Records to process:
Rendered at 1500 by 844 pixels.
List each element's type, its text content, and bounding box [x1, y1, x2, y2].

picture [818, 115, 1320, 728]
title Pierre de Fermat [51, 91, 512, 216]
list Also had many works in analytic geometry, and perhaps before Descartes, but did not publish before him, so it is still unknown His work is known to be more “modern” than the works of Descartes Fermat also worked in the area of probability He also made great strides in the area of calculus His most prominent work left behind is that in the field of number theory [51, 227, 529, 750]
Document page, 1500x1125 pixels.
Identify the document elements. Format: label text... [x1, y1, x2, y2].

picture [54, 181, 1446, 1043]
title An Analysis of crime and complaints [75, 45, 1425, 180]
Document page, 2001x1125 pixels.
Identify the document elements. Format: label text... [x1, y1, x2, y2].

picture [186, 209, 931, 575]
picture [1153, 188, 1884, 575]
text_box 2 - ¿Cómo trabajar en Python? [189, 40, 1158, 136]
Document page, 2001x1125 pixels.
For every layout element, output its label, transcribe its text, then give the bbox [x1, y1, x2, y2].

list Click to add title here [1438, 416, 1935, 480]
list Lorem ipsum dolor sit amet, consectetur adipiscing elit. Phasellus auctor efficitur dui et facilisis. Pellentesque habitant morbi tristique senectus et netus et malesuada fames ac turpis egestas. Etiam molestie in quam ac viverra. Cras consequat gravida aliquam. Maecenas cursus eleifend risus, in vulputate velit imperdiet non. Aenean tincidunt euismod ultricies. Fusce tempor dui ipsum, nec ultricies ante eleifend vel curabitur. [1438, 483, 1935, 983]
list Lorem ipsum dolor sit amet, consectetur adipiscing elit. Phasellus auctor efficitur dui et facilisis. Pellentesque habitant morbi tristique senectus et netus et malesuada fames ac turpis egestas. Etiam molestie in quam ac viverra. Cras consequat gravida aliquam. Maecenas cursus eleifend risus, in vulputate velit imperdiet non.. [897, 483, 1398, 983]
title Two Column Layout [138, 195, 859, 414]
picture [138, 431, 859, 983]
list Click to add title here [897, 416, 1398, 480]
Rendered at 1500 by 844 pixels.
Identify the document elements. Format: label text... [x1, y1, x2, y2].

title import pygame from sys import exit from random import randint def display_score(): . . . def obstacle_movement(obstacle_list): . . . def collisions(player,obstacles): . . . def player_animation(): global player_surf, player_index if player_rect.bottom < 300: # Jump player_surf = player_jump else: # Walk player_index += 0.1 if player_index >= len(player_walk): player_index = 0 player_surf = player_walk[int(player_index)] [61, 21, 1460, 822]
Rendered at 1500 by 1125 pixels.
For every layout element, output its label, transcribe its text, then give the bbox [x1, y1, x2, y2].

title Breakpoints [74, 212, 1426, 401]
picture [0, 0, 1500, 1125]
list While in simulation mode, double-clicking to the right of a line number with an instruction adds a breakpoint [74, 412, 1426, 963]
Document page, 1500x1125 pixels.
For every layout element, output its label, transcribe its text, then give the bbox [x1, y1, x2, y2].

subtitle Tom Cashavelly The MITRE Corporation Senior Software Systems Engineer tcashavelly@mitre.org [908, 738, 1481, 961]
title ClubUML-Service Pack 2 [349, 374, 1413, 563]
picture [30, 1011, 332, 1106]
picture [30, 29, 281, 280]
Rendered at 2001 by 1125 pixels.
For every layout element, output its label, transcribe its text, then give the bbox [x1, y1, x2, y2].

Exercise goal: Give back exactly the lines from the one containing "Rendered at 2001 by 1125 pixels." to the end of the material, both ends included.

Final answer:
Rendered at 2001 by 1125 pixels.
For every layout element, output its label, transcribe its text, then give the bbox [x1, y1, x2, y2].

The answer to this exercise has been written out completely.